> [Task prompt]:
Leave out the pictures and output exactly the lines below from the one with "真ではありませんが、参考までに紹介しておきます。当時の浮" down to the one with "Cortenstahl", both of them included.

> [Dataset content]:

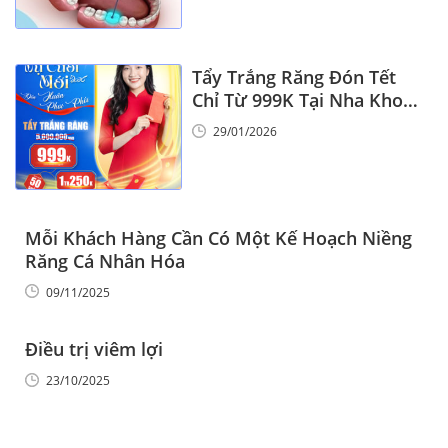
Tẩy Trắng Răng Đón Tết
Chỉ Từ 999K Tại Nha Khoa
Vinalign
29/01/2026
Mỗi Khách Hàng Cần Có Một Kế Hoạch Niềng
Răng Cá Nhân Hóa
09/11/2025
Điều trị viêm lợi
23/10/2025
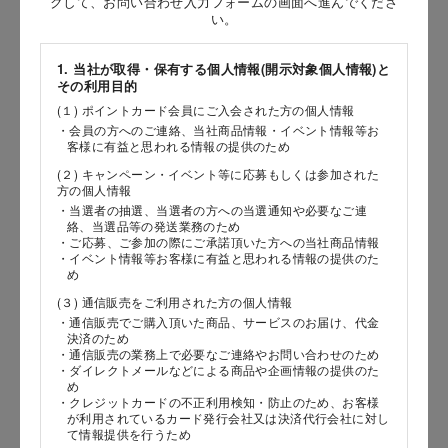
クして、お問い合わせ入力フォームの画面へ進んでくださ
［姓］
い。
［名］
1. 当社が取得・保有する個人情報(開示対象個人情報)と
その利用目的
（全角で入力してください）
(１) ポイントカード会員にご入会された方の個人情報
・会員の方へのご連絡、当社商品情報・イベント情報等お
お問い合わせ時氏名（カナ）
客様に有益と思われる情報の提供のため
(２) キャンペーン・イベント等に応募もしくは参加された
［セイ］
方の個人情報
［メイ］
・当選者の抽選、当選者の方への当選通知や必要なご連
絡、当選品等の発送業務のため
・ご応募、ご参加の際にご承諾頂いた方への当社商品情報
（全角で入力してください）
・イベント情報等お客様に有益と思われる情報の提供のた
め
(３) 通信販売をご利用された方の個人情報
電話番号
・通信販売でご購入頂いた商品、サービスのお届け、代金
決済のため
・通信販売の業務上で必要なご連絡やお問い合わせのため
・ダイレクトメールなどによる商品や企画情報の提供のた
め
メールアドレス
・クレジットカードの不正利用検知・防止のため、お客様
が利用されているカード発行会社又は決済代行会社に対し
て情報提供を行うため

...

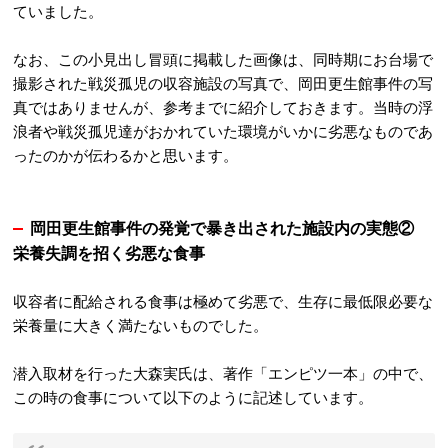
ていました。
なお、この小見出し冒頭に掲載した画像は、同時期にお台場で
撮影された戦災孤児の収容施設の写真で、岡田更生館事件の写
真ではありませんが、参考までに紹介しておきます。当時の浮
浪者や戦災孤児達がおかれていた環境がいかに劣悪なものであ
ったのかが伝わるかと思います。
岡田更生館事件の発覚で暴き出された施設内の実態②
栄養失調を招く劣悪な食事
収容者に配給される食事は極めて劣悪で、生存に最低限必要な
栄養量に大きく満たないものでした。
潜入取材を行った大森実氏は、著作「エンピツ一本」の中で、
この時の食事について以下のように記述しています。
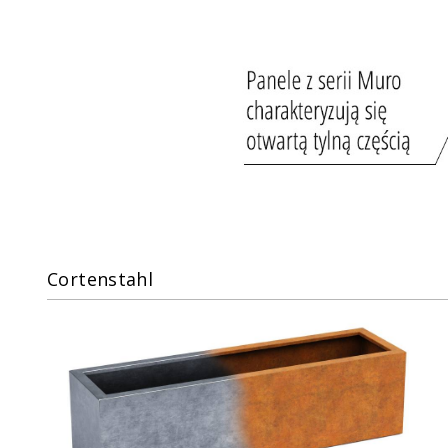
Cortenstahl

==

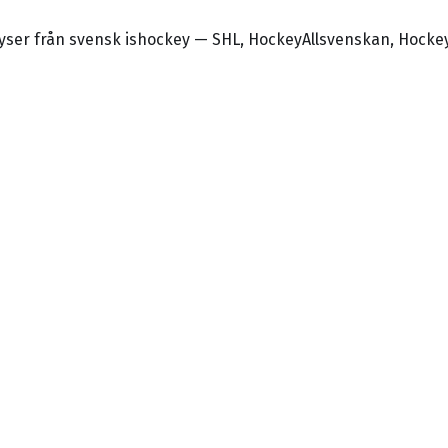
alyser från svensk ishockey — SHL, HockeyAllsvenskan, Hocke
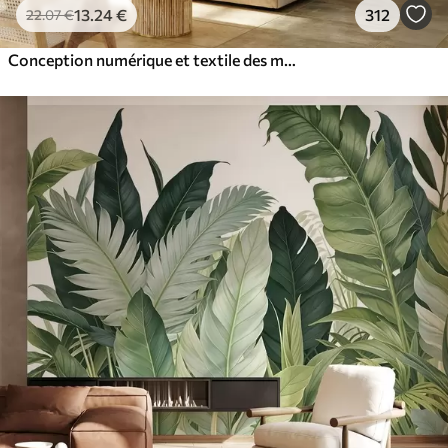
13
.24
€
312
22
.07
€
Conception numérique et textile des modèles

> [Response below]:
真ではありませんが、参考までに紹介しておきます。当時の浮
浪者や戦災孤児達がおかれていた環境がいかに劣悪なものであ
ったのかが伝わるかと思います。
岡田更生館事件の発覚で暴き出された施設内の実態②
栄養失調を招く劣悪な食事
収容者に配給される食事は極めて劣悪で、生存に最低限必要な
栄養量に大きく満たないものでした。
潜入取材を行った大森実氏は、著作「エンピツ一本」の中で、
この時の食事について以下のように記述しています。
Cortenstahl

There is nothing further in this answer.